Why Does Jabba Have A Rancor And How Did He Get It?
The rancor may have been a gift for Jabba the Hutt, but crafting the creature was anything but for the team at Industrial Light & Magic. The team’s efforts to push the envelope with how to create the rancor came with their fair share of challenges.
In the Disney+ documentary series “Light & Magic,” effects artist Phil Tippett explains that the rancor — whose design was inspired by crossing a bear with a potato — was intended to be a stop-motion puppet. However, George Lucas had a different method in mind. “George said he wanted to do it as … ‘the best Godzilla suit ever,'” Tippett says in the documentary. The crew did several tests of a bulky rancor costume, but it failed to please Lucas. ILM artist Dennis Muren came up with the idea of using a rod puppet shot at a high frame rate.

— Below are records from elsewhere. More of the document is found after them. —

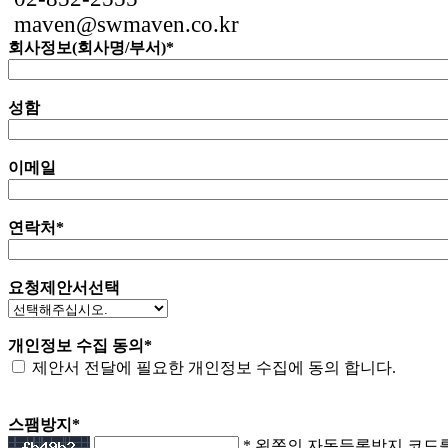
maven@swmaven.co.kr
회사정보(회사명/부서)
*
성함
이메일
연락처
*
요청제안서선택
개인정보 수집 동의
*
제안서 전달에 필요한 개인정보 수집에 동의 합니다.
스팸방지
*
* 왼쪽의 자동등록방지 코드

That wasn’t the end of the team’s headaches. Given that it was shot at 72 frames per second, three times the usual film frame rate, Tippett and the other puppeteers had to perform faster than usual to ensure the puppet’s movements would come out smoothly. The task was an arduous one, with Tippett explaining in an interview on the Star Wars Complete Saga Blu-Ray, “There would be some shots that was, like, 70 takes. We … tried to do different stuff that you just don’t know until you take a look at it.” Their hard work paid off, as Tippett and company were honored with a special achievement award for visual effects at the 1984 Academy Awards.